I have a system that racks up about 40M log lines per day. I'm able to COPY the log files into a PostgreSQL table that looks like this:
CREATE TABLE activity_unlogged
(
user_id character(24) NOT NULL,
client_ip inet,
hr_timestamp timestamp without time zone,
locale character varying,
log_id character(36),
method character varying(6),
server_ip inet,
uri character varying,
user_agent character varying
)
Now, I want to reduce that data to get the last activity that was performed by each user in any given hour. It should fit into a table like this:
CREATE TABLE hourly_activity
(
activity_hour timestamp without time zone NOT NULL,
user_id character(24) NOT NULL,
client_ip inet,
hr_timestamp timestamp without time zone,
locale character varying,
log_id character(36),
method character varying(6),
server_ip inet,
uri character varying,
user_agent character varying,
CONSTRAINT hourly_activity_pkey PRIMARY KEY (activity_hour , user_id )
)
where activity_hour is date_trunc('hour', hr_timestamp); (N.B. the primary key constraint)

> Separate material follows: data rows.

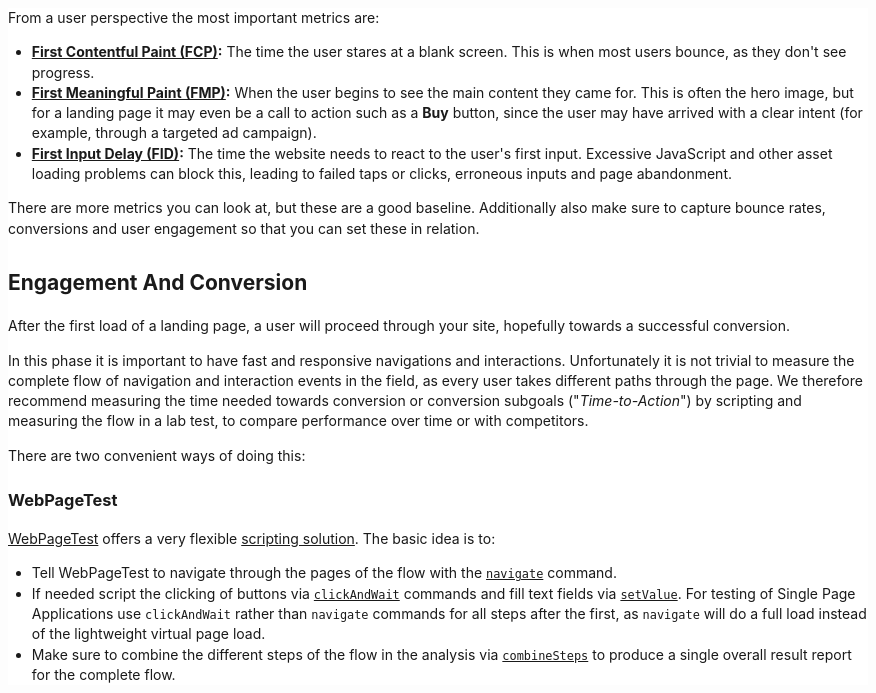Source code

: From a user perspective the most important metrics are:

+   **[First Contentful Paint (FCP)](/first-contentful-paint):**
    The time the user stares at a blank screen. This is
    when most users bounce, as they don't see progress.
+   **[First Meaningful Paint (FMP)](/first-meaningful-paint):**
    When the user begins to see the main content they came for. This
    is often the hero image, but for a landing page it may even be a call to
    action such as a **Buy** button, since the user may have arrived with a clear
    intent (for example, through a targeted ad campaign).
+   **[First Input Delay (FID)](https://developers.google.com/web/updates/2018/05/first-input-delay):**
    The time the website needs to react to the user's first input.
    Excessive JavaScript and other asset loading problems can block this,
    leading to failed taps or clicks, erroneous inputs and page abandonment.

There are more metrics you can look at, but these are a good baseline. Additionally also make sure to capture bounce rates, conversions and user engagement so that you can set these in relation.

## Engagement And Conversion

After the first load of a landing page, a user will proceed through your site,
hopefully towards a successful conversion.


In this phase it is important to have fast and responsive navigations and
interactions. Unfortunately it is not trivial to measure the complete flow of
navigation and interaction events in the field, as every user takes different
paths through the page. We therefore recommend measuring the time needed towards
conversion or conversion subgoals ("_Time-to-Action_") by scripting and
measuring the flow in a lab test, to compare performance over time or with
competitors.

There are two convenient ways of doing this:

### WebPageTest

[WebPageTest](https://www.webpagetest.org/) offers a very flexible [scripting
solution](https://sites.google.com/a/webpagetest.org/docs/using-webpagetest/scripting).
The basic idea is to:

+   Tell WebPageTest to navigate through the pages of the flow with the
    [`navigate`](https://sites.google.com/a/webpagetest.org/docs/using-webpagetest/scripting#TOC-navigate)
    command.
+   If needed script the clicking of buttons via
    [`clickAndWait`](https://sites.google.com/a/webpagetest.org/docs/using-webpagetest/scripting#TOC-clickAndWait)
    commands and fill text fields via
    [`setValue`](https://sites.google.com/a/webpagetest.org/docs/using-webpagetest/scripting#TOC-setValue).
    For testing of Single Page Applications use `clickAndWait` rather than
    `navigate` commands for all steps after the first, as `navigate` will do a
    full load instead of the lightweight virtual page load.
+   Make sure to combine the different steps of the flow in the analysis via
    [`combineSteps`](https://sites.google.com/a/webpagetest.org/docs/using-webpagetest/scripting#TOC-combineSteps)
    to produce a single overall result report for the complete flow.
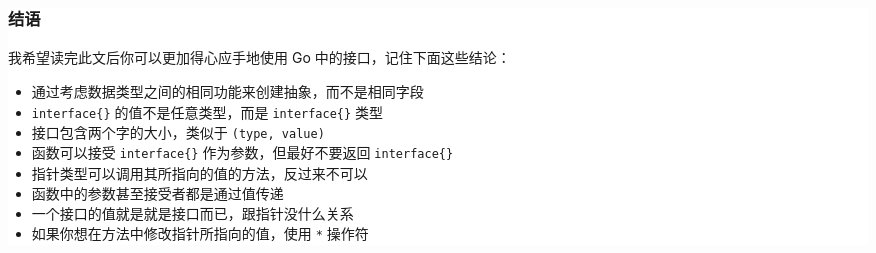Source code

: ### 结语

我希望读完此文后你可以更加得心应手地使用 Go 中的接口，记住下面这些结论：

*   通过考虑数据类型之间的相同功能来创建抽象，而不是相同字段
*   `interface{}` 的值不是任意类型，而是 `interface{}` 类型
*   接口包含两个字的大小，类似于 `(type, value)`
*   函数可以接受 `interface{}` 作为参数，但最好不要返回 `interface{}` 
*   指针类型可以调用其所指向的值的方法，反过来不可以
*   函数中的参数甚至接受者都是通过值传递
*   一个接口的值就是就是接口而已，跟指针没什么关系
*   如果你想在方法中修改指针所指向的值，使用 `*` 操作符
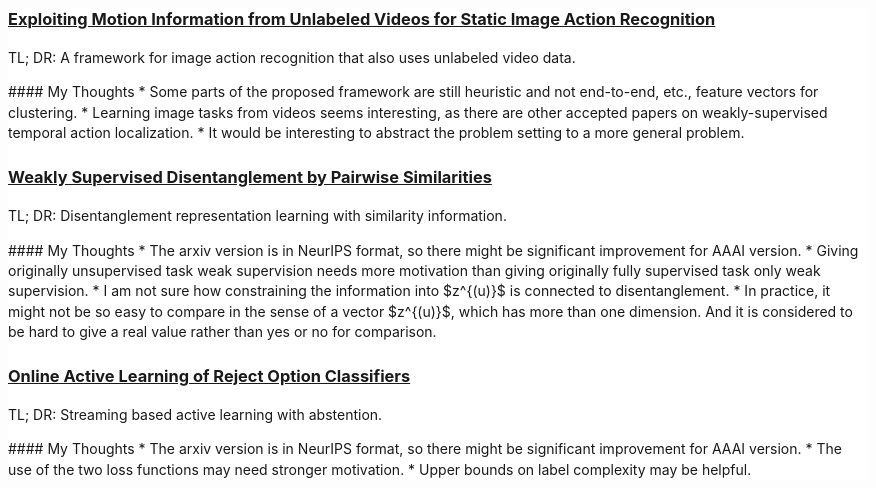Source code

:### [Exploiting Motion Information from Unlabeled Videos for Static Image Action Recognition](https://arxiv.org/abs/1912.00308)
TL; DR: A framework for image action recognition that also uses unlabeled video data.
<div class='responsive-wrap'>
<iframe src='https://docs.google.com/presentation/d/e/2PACX-1vRQqj445JHy2On8O1MHbPa-QsWqhM0DOv_dZgNenxa9GQ6LnQNVGt9l9aTqjnlC92DTNY2lASk1ta73/embed?start=false&loop=false&delayms=6000000' frameborder='0' width='640' height='510' allowfullscreen='true' mozallowfullscreen='true' webkitallowfullscreen='true'></iframe>
</div>
#### My Thoughts
* Some parts of the proposed framework are still heuristic and not end-to-end,
etc., feature vectors for clustering.
* Learning image tasks from videos seems interesting,
as there are other accepted papers on weakly-supervised temporal action localization.
* It would be interesting to abstract the problem setting to a more general problem.

### [Weakly Supervised Disentanglement by Pairwise Similarities](https://arxiv.org/abs/1906.01044)
TL; DR: Disentanglement representation learning with similarity information.
<div class='responsive-wrap'>
<iframe src='https://docs.google.com/presentation/d/e/2PACX-1vSGkn0wwqk6Prv4UXw-mfJD6Bj845J8aQHSPMavIwBiyAbR07Q87b_dF0aRJG5eTMqdVjkcMkRw_vRR/embed?start=false&loop=false&delayms=6000000' frameborder='0' width='640' height='510' allowfullscreen='true' mozallowfullscreen='true' webkitallowfullscreen='true'></iframe>
</div>
#### My Thoughts
* The arxiv version is in NeurIPS format, so there might be significant improvement for AAAI version.
* Giving originally unsupervised task weak supervision needs more motivation than giving originally fully supervised task only weak supervision.
* I am not sure how constraining the information into $z^{(u)}$ is connected to disentanglement.
* In practice, it might not be so easy to compare in the sense of a vector $z^{(u)}$,
which has more than one dimension.
And it is considered to be hard to give a real value rather than yes or no for comparison.

### [Online Active Learning of Reject Option Classifiers](https://arxiv.org/abs/1906.06166)
TL; DR: Streaming based active learning with abstention.
<div class='responsive-wrap'>
<iframe src='https://docs.google.com/presentation/d/e/2PACX-1vRYVxqe9tYjc7qOmHXUaB7IoenWAIOKeT7RUo2sXn2NXAwSL4TKVrBO60FwwSkgVAlzj_Zo2IAQj0ce/embed?start=false&loop=false&delayms=6000000' frameborder='0' width='640' height='510' allowfullscreen='true' mozallowfullscreen='true' webkitallowfullscreen='true'></iframe>
</div>
#### My Thoughts
* The arxiv version is in NeurIPS format, so there might be significant improvement for AAAI version.
* The use of the two loss functions may need stronger motivation.
* Upper bounds on label complexity may be helpful.
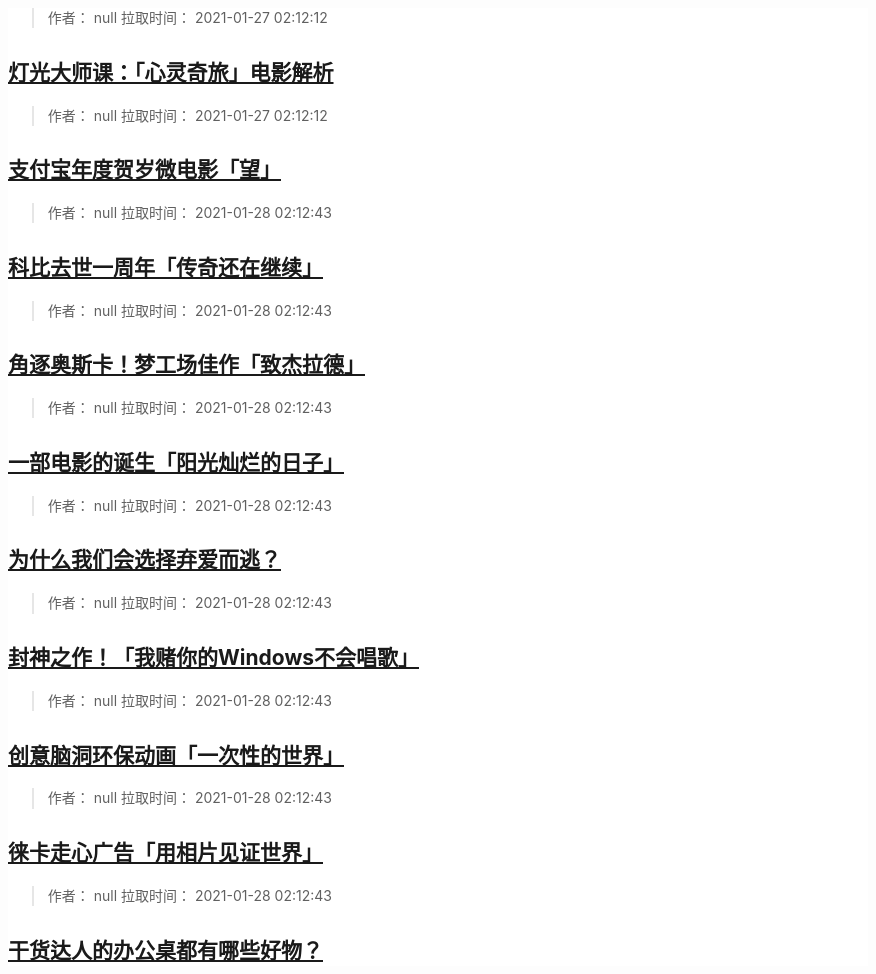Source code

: > 作者： null  拉取时间： 2021-01-27 02:12:12

## [灯光大师课：「心灵奇旅」电影解析](https://app.vmovier.com/apiv3/post/view?postid=61052)

> 作者： null  拉取时间： 2021-01-27 02:12:12

## [支付宝年度贺岁微电影「望」](https://app.vmovier.com/apiv3/post/view?postid=61063)

> 作者： null  拉取时间： 2021-01-28 02:12:43

## [科比去世一周年「传奇还在继续」](https://app.vmovier.com/apiv3/post/view?postid=61031)

> 作者： null  拉取时间： 2021-01-28 02:12:43

## [角逐奥斯卡！梦工场佳作「致杰拉德」](https://app.vmovier.com/apiv3/post/view?postid=61061)

> 作者： null  拉取时间： 2021-01-28 02:12:43

## [一部电影的诞生「阳光灿烂的日子」](https://app.vmovier.com/apiv3/post/view?postid=61059)

> 作者： null  拉取时间： 2021-01-28 02:12:43

## [为什么我们会选择弃爱而逃？](https://app.vmovier.com/apiv3/post/view?postid=60980)

> 作者： null  拉取时间： 2021-01-28 02:12:43

## [封神之作！「我赌你的Windows不会唱歌」](https://app.vmovier.com/apiv3/post/view?postid=61015)

> 作者： null  拉取时间： 2021-01-28 02:12:43

## [创意脑洞环保动画「一次性的世界」](https://app.vmovier.com/apiv3/post/view?postid=61035)

> 作者： null  拉取时间： 2021-01-28 02:12:43

## [徕卡走心广告「用相片见证世界」](https://app.vmovier.com/apiv3/post/view?postid=61038)

> 作者： null  拉取时间： 2021-01-28 02:12:43

## [干货达人的办公桌都有哪些好物？](https://app.vmovier.com/apiv3/post/view?postid=60917)
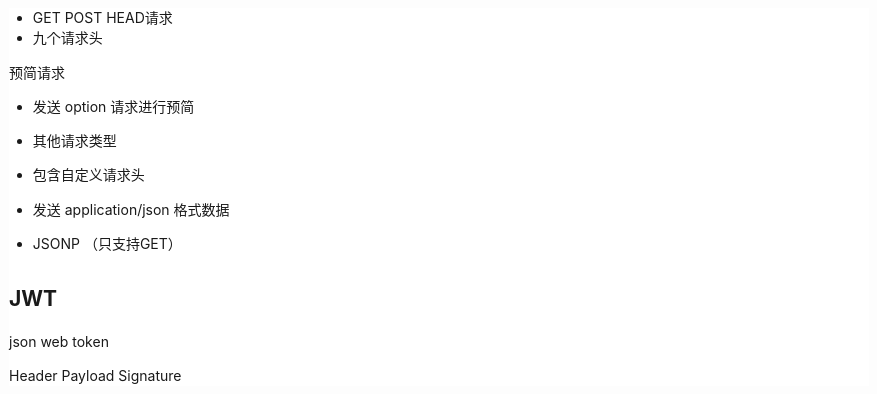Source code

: + GET POST HEAD请求
+ 九个请求头

预简请求

+ 发送 option 请求进行预简

+ 其他请求类型
+ 包含自定义请求头
+ 发送 application/json 格式数据

+ JSONP （只支持GET）

## JWT

json web token

Header Payload Signature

I am attempting to do that with the following:
INSERT INTO hourly_activity
SELECT DISTINCT date_trunc('hour', hr_timestamp) AS activity_hour, activity_unlogged.user_id,
client_ip, hr_timestamp, locale, log_id, method, server_ip, uri, user_agent
FROM activity_unlogged,
(SELECT user_id, MAX(hr_timestamp) AS last_timestamp
FROM activity_unlogged GROUP BY user_id, date_trunc('hour', hr_timestamp)) AS last_activity
WHERE activity_unlogged.user_id = last_activity.user_id AND activity_unlogged.hr_timestamp = last_activity.last_timestamp;
I have two problems:
- It's incredibly slow (like: hours). I assume this is because I am scanning through a huge unindexed table twice. I imagine there is a more efficient way to do this, but I can't think of what it is. If I were doing this in a procedural programming language, it might look something like:
for row in activity_unlogged:
if (date_trunc('hour', hr_timestamp), user_id) in hourly_activity[(activity_hour, user_id)]:
if hr_timestamp > hourly_activity[(date_trunc('hour', hr_timestamp), user_id)][hr_timestamp]:
hourly_activity <- row # UPDATE
else:
hourly_activity <- row # INSERT
I suspect some implementation of this (hopefully my pseudocode is at least somewhat comprehensible) would be very slow as well, but at least it would only go through activity_unlogged once. (Then again, it would have to rescan hourly_activity each time, so it really wouldn't be any faster at all, would it?) I feel like there must be a more efficient way to do this in SQL though I can't put my finger on it. - Turns out (hr_timestamp, user_id) is not unique. So selecting WHERE activity_unlogged.user_id = last_activity.user_id AND activity_unlogged.hr_timestamp = last_activity.last_timestamp leads to multiple records leading to a primary key collision. In such cases, I don't really care which of the two rows are picked, I just want to make sure that no more than one row is inserted per user per hour. In fact, though I would prefer to get the last row for each hour, I could probably get much the same effect if I just limited it to one per hour. Though I don't know if that really helps at all.